March 30, 2006

And You Thought I Was Crude


From the Boston Herald:
Amid a growing national controversy about the gesture U.S. Supreme Court Justice Antonin Scalia made Sunday at the Cathedral of the Holy Cross, the freelance photographer who captured the moment has come forward with the picture.

“It’s inaccurate and deceptive of him to say there was no vulgarity in the moment,” said Peter Smith, the Boston University assistant photojournalism professor who made the shot.

Despite Scalia’s insistence that the Sicilian gesture was not offensive and had been incorrectly characterized by the Herald as obscene, the photographer said the newspaper “got the story right.”

Smith said the jurist “immediately knew he’d made a mistake, and said, ‘You’re not going to print that, are you?’ ”
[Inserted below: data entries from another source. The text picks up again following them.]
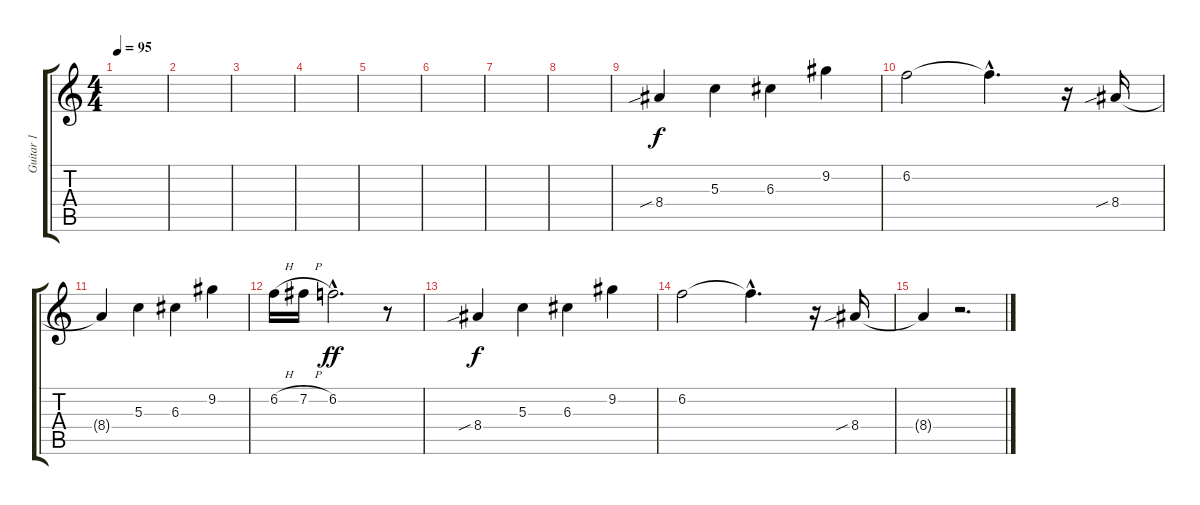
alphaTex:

\track ("Guitar 1" "Guitar 1") {instrument distortionguitar}
\staff {score tabs}
\tuning (E4 B3 G3 D3 A2 E2) {hide}
\ts (4 4)
\tempo 95
\clef g2
\ks c
|
|
|
|
|
|
|
|
8.4{sib}.4 5.3.4 6.3.4 9.2.4 |
6.2.2 6.2{hac t}.4{d} r.16 8.4{sib}.16 |
8.4{t}.4 5.3.4 6.3.4 9.2.4 |
6.2{h}.16 7.2{h}.16 6.2{hac}.2{d dy ff} r.8 |
8.4{sib}.4{dy f} 5.3.4 6.3.4 9.2.4 |
6.2.2 6.2{hac t}.4{d} r.16 8.4{sib}.16 |
8.4{t}.4 r.2{d}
Scalia’s office yesterday referred questions regarding the flap to Supreme Court spokeswoman Kathy Arberg, who said a letter Scalia sent Tuesday to the Herald defending his gesture at the cathedral “speaks for itself.”

“He has no further comment,” Arberg said.

Smith was working as a freelance photographer for the Boston archdiocese’s weekly newspaper at a special Mass for lawyers Sunday when a Herald reporter asked the justice how he responds to critics who might question his impartiality as a judge given his public worship.

“The judge paused for a second, then looked directly into my lens and said, ‘To my critics, I say, ‘Vaffanculo,’ ” punctuating the comment by flicking his right hand out from under his chin, Smith said.

The Italian phrase means “(expletive) you.”
Well, that's actually the nice translation. Go ahead. Google "Vaffanculo" and then go take a shower.

1 comment:

Patricia said...

Wow. I just Googled as you sugggested. Quite a colorful explative, that one is. I grew up around colorful Italian expletives, but never heard that one. Now I see why. There were standards, then.

These family values people awfully crude, aren't they? Everyone's seen the video of Bush flipping off the camera, there was Cheney's "Fuck yourself" and now this. They need to clean up their act.